Stiftung LEBENSNERV, FORUM PSYCHOSOMATIK 2/00 |
Teil 4 (letzter Teil): "Erzählen von Krankheit und Behinderung als Identitätssuche und Bewältigung" von Dr. Gabriele Lucius-Hoene
Wenn hier das Erzählen als sinnvoll und wichtig beschworen wird,
ist aber ebenso einzuwenden, dass Geschichten nicht per se gut sind. Genauso
können sie uns durch ihre scheinbare Plausibilität einengen, auf eine
einzige Version der Welt reduzieren und festlegen wie die Nadel in der kaputten
Schallplatte, die immer wieder in dieselbe Rille rutscht. Was macht
Erzählungen heilsam, wann steckt in ihnen therapeutisches Potential, wann
können wir von "narrativer Bewältigung" sprechen, wie sie oft als
Folge des Erzählens von Traumen behauptet wird? Ich möchte ein paar
Thesen hierzu aufstellen.
Zum einen müssen die Erzählungen
für Zukunftsmöglichkeiten offen sein. Wie ich mich heute
erzähle, bahnt schon an, wie ich mich morgen sehen möchte. Unsere
Erzählungen wie unsere Zeiterfahrungen umfassen nicht nur Vergangenheit
und Gegenwart, sondern liefern die Optionen und die Ausgangsbasis für die
Fortschreibung unseres Lebens in die Zukunft, für das, was wir auch morgen
werden, tun, erfahren können.
Zum zweiten sollten sie
möglichst vielfältig sein. So gibt es für unsere Erfahrungen
praktisch nie nur die eine Geschichte, die kanonische Form, auf die wir uns
festlegen müssen, sondern immer auch andere Möglichkeiten, andere
Ebenen, vielfältige Wahrheiten, die Dinge zu betrachten. Was unter einer
Perspektive eine Katastrophe ist, kann unter einer anderen durchaus
nützlich sein. So berichtet die Lebensgeschichte unserer oben zitierten
Erzählerin auch nicht nur von Behinderung und Defizit, sondern auch von
Selbsterkenntnis, Emanzipation und neuen Wertfindungen.
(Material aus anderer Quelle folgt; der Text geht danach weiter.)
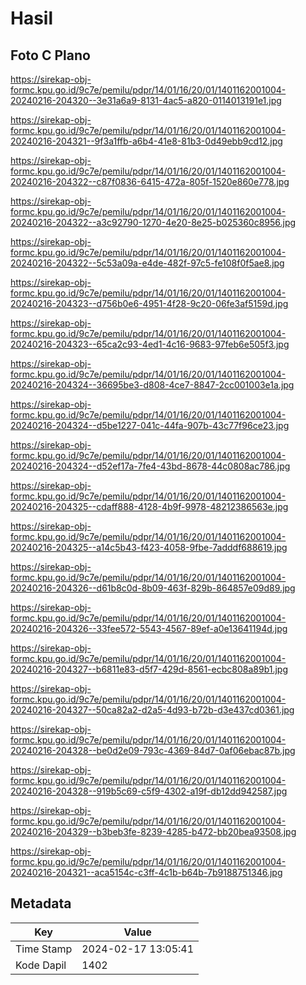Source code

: # Hasil

## Foto C Plano

https://sirekap-obj-formc.kpu.go.id/9c7e/pemilu/pdpr/14/01/16/20/01/1401162001004-20240216-204320--3e31a6a9-8131-4ac5-a820-0114013191e1.jpg

https://sirekap-obj-formc.kpu.go.id/9c7e/pemilu/pdpr/14/01/16/20/01/1401162001004-20240216-204321--9f3a1ffb-a6b4-41e8-81b3-0d49ebb9cd12.jpg

https://sirekap-obj-formc.kpu.go.id/9c7e/pemilu/pdpr/14/01/16/20/01/1401162001004-20240216-204322--c87f0836-6415-472a-805f-1520e860e778.jpg

https://sirekap-obj-formc.kpu.go.id/9c7e/pemilu/pdpr/14/01/16/20/01/1401162001004-20240216-204322--a3c92790-1270-4e20-8e25-b025360c8956.jpg

https://sirekap-obj-formc.kpu.go.id/9c7e/pemilu/pdpr/14/01/16/20/01/1401162001004-20240216-204322--5c53a09a-e4de-482f-97c5-fe108f0f5ae8.jpg

https://sirekap-obj-formc.kpu.go.id/9c7e/pemilu/pdpr/14/01/16/20/01/1401162001004-20240216-204323--d756b0e6-4951-4f28-9c20-06fe3af5159d.jpg

https://sirekap-obj-formc.kpu.go.id/9c7e/pemilu/pdpr/14/01/16/20/01/1401162001004-20240216-204323--65ca2c93-4ed1-4c16-9683-97feb6e505f3.jpg

https://sirekap-obj-formc.kpu.go.id/9c7e/pemilu/pdpr/14/01/16/20/01/1401162001004-20240216-204324--36695be3-d808-4ce7-8847-2cc001003e1a.jpg

https://sirekap-obj-formc.kpu.go.id/9c7e/pemilu/pdpr/14/01/16/20/01/1401162001004-20240216-204324--d5be1227-041c-44fa-907b-43c77f96ce23.jpg

https://sirekap-obj-formc.kpu.go.id/9c7e/pemilu/pdpr/14/01/16/20/01/1401162001004-20240216-204324--d52ef17a-7fe4-43bd-8678-44c0808ac786.jpg

https://sirekap-obj-formc.kpu.go.id/9c7e/pemilu/pdpr/14/01/16/20/01/1401162001004-20240216-204325--cdaff888-4128-4b9f-9978-48212386563e.jpg

https://sirekap-obj-formc.kpu.go.id/9c7e/pemilu/pdpr/14/01/16/20/01/1401162001004-20240216-204325--a14c5b43-f423-4058-9fbe-7adddf688619.jpg

https://sirekap-obj-formc.kpu.go.id/9c7e/pemilu/pdpr/14/01/16/20/01/1401162001004-20240216-204326--d61b8c0d-8b09-463f-829b-864857e09d89.jpg

https://sirekap-obj-formc.kpu.go.id/9c7e/pemilu/pdpr/14/01/16/20/01/1401162001004-20240216-204326--33fee572-5543-4567-89ef-a0e13641194d.jpg

https://sirekap-obj-formc.kpu.go.id/9c7e/pemilu/pdpr/14/01/16/20/01/1401162001004-20240216-204327--b6811e83-d5f7-429d-8561-ecbc808a89b1.jpg

https://sirekap-obj-formc.kpu.go.id/9c7e/pemilu/pdpr/14/01/16/20/01/1401162001004-20240216-204327--50ca82a2-d2a5-4d93-b72b-d3e437cd0361.jpg

https://sirekap-obj-formc.kpu.go.id/9c7e/pemilu/pdpr/14/01/16/20/01/1401162001004-20240216-204328--be0d2e09-793c-4369-84d7-0af06ebac87b.jpg

https://sirekap-obj-formc.kpu.go.id/9c7e/pemilu/pdpr/14/01/16/20/01/1401162001004-20240216-204328--919b5c69-c5f9-4302-a19f-db12dd942587.jpg

https://sirekap-obj-formc.kpu.go.id/9c7e/pemilu/pdpr/14/01/16/20/01/1401162001004-20240216-204329--b3beb3fe-8239-4285-b472-bb20bea93508.jpg

https://sirekap-obj-formc.kpu.go.id/9c7e/pemilu/pdpr/14/01/16/20/01/1401162001004-20240216-204321--aca5154c-c3ff-4c1b-b64b-7b9188751346.jpg


## Metadata

| Key        | Value               |
| ---------- | ------------------- |
| Time Stamp | 2024-02-17 13:05:41 |
| Kode Dapil | 1402                |



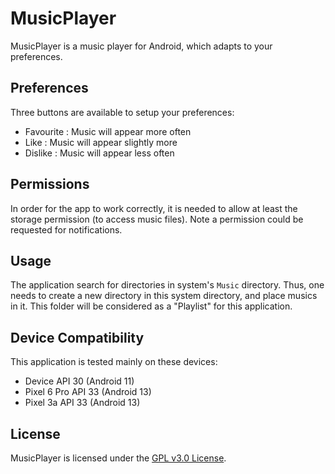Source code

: # MusicPlayer
MusicPlayer is a music player for Android, which adapts to your preferences.

## Preferences
Three buttons are available to setup your preferences:
- Favourite : Music will appear more often
- Like : Music will appear slightly more
- Dislike : Music will appear less often

## Permissions
In order for the app to work correctly, it is needed to allow at least the storage permission (to access music files).
Note a permission could be requested for notifications.

## Usage
The application search for directories in system's `Music` directory.
Thus, one needs to create a new directory in this system directory, and place musics in it.
This folder will be considered as a "Playlist" for this application.

## Device Compatibility
This application is tested mainly on these devices:
- Device API 30 (Android 11)
- Pixel 6 Pro API 33 (Android 13)
- Pixel 3a API 33 (Android 13)

## License
MusicPlayer is licensed under the [GPL v3.0 License](License).
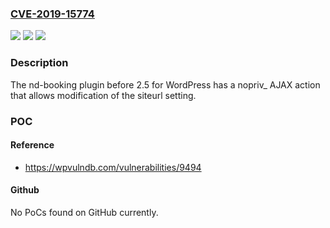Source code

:### [CVE-2019-15774](https://cve.mitre.org/cgi-bin/cvename.cgi?name=CVE-2019-15774)
![](https://img.shields.io/static/v1?label=Product&message=n%2Fa&color=blue)
![](https://img.shields.io/static/v1?label=Version&message=n%2Fa&color=blue)
![](https://img.shields.io/static/v1?label=Vulnerability&message=n%2Fa&color=brighgreen)

### Description

The nd-booking plugin before 2.5 for WordPress has a nopriv_ AJAX action that allows modification of the siteurl setting.

### POC

#### Reference
- https://wpvulndb.com/vulnerabilities/9494

#### Github
No PoCs found on GitHub currently.

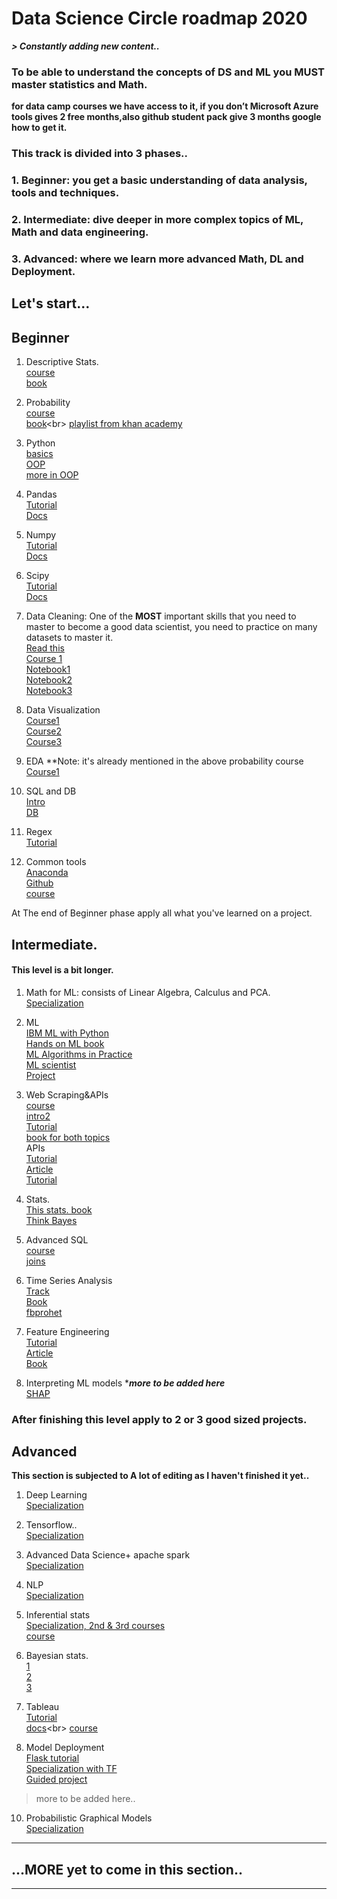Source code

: 
# Data Science Circle roadmap 2020

***> Constantly adding new content..***
### To be able to understand the concepts of DS and ML you MUST master statistics and Math.

**for data camp courses we have access to it, if you don’t Microsoft Azure tools gives 2 free months,also github student pack give 3 months google how to get it.**

### This track is divided into 3 phases..

 ### 1. Beginner: you get a basic understanding of data analysis, tools and techniques.
 ### 2. Intermediate: dive deeper in more complex topics of ML, Math and data engineering.
 ### 3. Advanced: where we learn more advanced Math, DL and Deployment.

## Let's start...

## Beginner

 1. Descriptive Stats. <br>
[course](https://www.udacity.com/course/intro-to-descriptive-statistics--ud827)<br>
[book](http://onlinestatbook.com/Online_Statistics_Education.pdf)<br>
2. Probability<br>
[course](https://www.coursera.org/learn/probability-theory-statistics)<br>
[book](https://drive.google.com/file/d/1oQMZQk0KSoLsOjDKnjWWoKWIF_LFCV5a/view?usp=sharing(https://drive.google.com/file/d/1oQMZQk0KSoLsOjDKnjWWoKWIF_LFCV5a/view?usp=sharing)**)<br>
[playlist from khan academy](https://www.khanacademy.org/math/statistics-probability/probability-library)<br>
3. Python<br>
[basics](https://classroom.udacity.com/courses/ud1110)<br>
[OOP](https://learn.datacamp.com/courses/object-oriented-programming-in-python)<br>
[more in OOP](https://www.futurelearn.com/courses/object-oriented-principles)<br>
4. Pandas<br>
[Tutorial](https://www.kaggle.com/learn/pandas)<br>
[Docs](https://pandas.pydata.org/pandas-docs/version/0.15/tutorials.html)<br>
5. Numpy<br>
[Tutorial](http://cs231n.github.io/python-numpy-tutorial/)<br>
[Docs](https://numpy.org/doc/1.18/user/quickstart.html)<br>
6. Scipy<br>
[Tutorial](https://cs231n.github.io/python-numpy-tutorial/#scipy)<br>
[Docs](https://docs.scipy.org/doc/scipy/reference/tutorial/general.html)<br>

7. Data Cleaning: One of the **MOST** important skills that you need to master to become a good data scientist, you need to practice on many datasets to master it.<br>
[Read this](https://towardsdatascience.com/the-ultimate-guide-to-data-cleaning-3969843991d4)<br>
[Course 1](https://www.datacamp.com/courses/cleaning-data-in-python)<br>
[Notebook1](https://www.kaggle.com/bandiatindra/telecom-churn-prediction)<br/>
[Notebook2](https://drive.google.com/drive/folders/1OQAEQ8rC4j6oBP7AyDU4bKpPr8sSStJI?fbclid=IwAR2dSrbyoZLM-Wm57yEYy8L8PmpPV9hqXdkNf-pURJC5C5xCz7UJB4YpJ7M)<br/>
[Notebook3](https://www.kaggle.com/ashishg21/data-cleaning-and-some-analysis-shoe-prices)<br>
8. Data Visualization<br>
[Course1](https://learn.datacamp.com/courses/introduction-to-data-visualization-with-seaborn)<br>
[Course2](https://learn.datacamp.com/courses/intermediate-data-visualization-with-seaborn)<br>
[Course3](https://www.coursera.org/learn/understanding-visualization-data)<br>

9. EDA
**Note: it's already mentioned in the above probability course <br>
[Course1](https://learn.datacamp.com/courses/exploratory-data-analysis-in-python) <br>
10. SQL and DB<br>
[Intro](https://learn.datacamp.com/courses/introduction-to-sql)<br>
[DB](https://learn.datacamp.com/courses/introduction-to-relational-databases-in-sql)<br>
11. Regex<br>
[Tutorial](https://www.datacamp.com/community/tutorials/python-regular-expression-tutorial)<br>
12. Common tools<br>
[Anaconda](https://learn.datacamp.com/courses/conda-essentials)<br>
[Github](https://git-scm.com/book/en/v2)<br>
[course](https://www.udacity.com/course/version-control-with-git--ud123)<br>

At The end of Beginner phase apply all what you've learned on a project.

## Intermediate.
#### This level is a bit longer.
1. Math for ML: consists of Linear Algebra, Calculus and PCA. <br>
[Specialization](https://www.coursera.org/specializations/mathematics-machine-learning)<br>
2. ML<br>
[IBM ML with Python](https://www.coursera.org/learn/machine-learning-with-python)<br>
[Hands on ML book](https://drive.google.com/file/d/15J7YoyRcmwQE2mgW5yVs-MrPL3YtmuSz/view?usp=sharing&fbclid=IwAR1RVi90sfrggEaZnc1roXW9H8AGECyHcsQnZw22FORq-HSaP0VlBU5CAiM)<br>
[ML Algorithms in Practice](https://www.coursera.org/specializations/machine-learning-algorithms-real-world?utm_medium=email&utm_source=marketing&utm_campaign=A39CcMUuEempyReieZALEQ)<br>
[ML scientist](https://learn.datacamp.com/career-tracks/machine-learning-scientist-with-python?version=1)<br>
[Project](https://www.coursera.org/learn/applied-data-science-capstone)<br>
3. Web Scraping&APIs<br>
[course](https://learn.datacamp.com/courses/web-scraping-with-python)<br>
[intro2](https://www.dataquest.io/blog/web-scraping-tutorial-python/)<br>
[Tutorial](https://realpython.com/beautiful-soup-web-scraper-python/)<br>
[book for both topics](https://b-ok.africa/book/3515980/5d50aa)<br>
APIs <br>
[Tutorial](https://www.dataquest.io/blog/python-api-tutorial/)<br>
[Article](https://medium.com/m/global-identity?redirectUrl=https%3A%2F%2Ftowardsdatascience.com%2Fhow-to-pull-data-from-an-api-using-python-requests-edcc8d6441b1)<br>
[Tutorial](https://rapidapi.com/blog/how-to-use-an-api-with-python/)<br>
4. Stats.<br>
[This stats. book](https://b-ok.africa/book/2737548/7659e9)<br>
[Think Bayes](https://b-ok.africa/book/2737587/ab97d5)<br>
5. Advanced SQL<br>
[course](https://learn.datacamp.com/courses/intermediate-data-visualization-with-seaborn)<br>
[joins](https://learn.datacamp.com/courses/joining-data-in-postgresql)<br>

6. Time Series Analysis<br>
[Track](https://learn.datacamp.com/skill-tracks/time-series-with-python)<br>
[Book](https://www.memsql.com/resources/ebook-oreilly_time_series_2019)<br>
[fbprohet](https://facebook.github.io/prophet/docs/quick_start.html)<br>
7. Feature Engineering<br>
[Tutorial](https://www.kaggle.com/learn/feature-engineering)<br>
[Article](https://www.medium.com/m/global-identity?redirectUrl=https%3A%2F%2Ftowardsdatascience.com%2Ffeature-engineering-for-machine-learning-3a5e293a5114)<br>
[Book](https://b-ok.cc/book/3583182/056a36)<br>
8. Interpreting ML models ****more to be added here*** <br/>
[SHAP](https://shap.readthedocs.io/en/latest/)<br/>

###  After finishing this level apply to 2 or 3 good sized projects.

## Advanced
**This section is subjected to A lot of editing as I haven't finished it yet..**

1. Deep Learning <br>
[Specialization](https://www.coursera.org/specializations/deep-learning)<br>

2. Tensorflow..<br>
[Specialization](https://www.coursera.org/specializations/tensorflow-in-practice)<br>

3. Advanced Data Science+ apache spark<br>
[Specialization](https://www.coursera.org/specializations/advanced-data-science-ibm)<br>
4. NLP <br>
[Specialization](https://www.coursera.org/specializations/natural-language-processing)<br>

5. Inferential stats <br>
[Specialization, 2nd & 3rd courses](https://www.coursera.org/specializations/statistics-with-python)<br>
[course](https://www.coursera.org/learn/statistical-inferences)<br>
6. Bayesian stats.<br>
[1](https://www.coursera.org/learn/bayesian-statistics)<br>
[2](https://www.coursera.org/learn/mcmc-bayesian-statistics)<br>
[3](https://www.coursera.org/learn/mixture-models)<br>
7.  Tableau <br>
[Tutorial](https://www.datacamp.com/community/tutorials/data-visualisation-tableau)<br>
[docs](**https://www.tableau.com/learn/training/20201**)<br>
[course](https://learn.datacamp.com/courses/introduction-to-tableau)<br>
8. Model Deployment <br>
[Flask tutorial](https://towardsdatascience.com/deploying-a-deep-learning-model-using-flask-3ec166ef59fb)<br>
[Specialization with TF](https://www.coursera.org/specializations/tensorflow-data-and-deployment)<br>
[Guided project](https://www.coursera.org/projects/deploy-models-tensorflow-serving-flask)<br>

> more to be added here..


10. Probabilistic Graphical Models <br>[Specialization](https://www.coursera.org/specializations/probabilistic-graphical-models)<br>
***

## ...MORE yet to come in this section..

***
Und es gibt nicht nur
das große Lebensthema von Krankheit und Verlust, sondern auch die vielen
kleinen Episoden und Erfahrungen, die alle ihren eigenen Wert, ihre eigene
Ästhetik und oft sogar ihre eigene Komik haben - wie uns das höchst
eindrucksvoll der französische Journalist Jean-Dominique
Bauby in seinem Buch
vorführt, das er vollständig gelähmt in seinem Locked-in-Syndrom
mithilfe des Lidschlags und einem Alphabet diktierte.
Drittens sollten
sie anschlussfähig an andere Erzählungen sein, das heißt sowohl
die eigenen Erfahrungsmöglichkeiten durch die Geschichten anderer
erweitern und anreichern, als auch für die Erzählungen anderer
Menschen nutzbar sein. Hier zeigt sich die Dialektik zwischen individueller und
gemeinsamer Sinnstiftung: Indem wir unsere ureigenste Geschichte mit uns selbst
als Ich-Erzählerin gestalten, können wir uns über uns selbst
hinaus auch austauschen, Gemeinsamkeiten finden und zur Wir-Erzählung
gelangen. Oder mit den Worten von Arthur Frank: Die Geschichte, die ich erzähle, ist
meine eigene, aber Leser können ihr Leben an die Stelle meines Lebens
setzen und das, was ich geschrieben habe, so verändern, dass es ihrer
eigenen Situation entspricht. Auch hierfür gibt es ein eindrucksvolles
literarisches Beispiel: die amerikanische Dichterin Nancy Mairs, die in ihren Essays
und Erzählungen minutiös und realistisch von ihrem Leben mit
Multipler Sklerose berichtet, dies aber auf eine Art und Weise tut, dass ihre
Erfahrungen und Erkenntnisse über ihre spezifischen Leiden und Freuden
hinaus für jeden Menschen spannend und erhellend sind.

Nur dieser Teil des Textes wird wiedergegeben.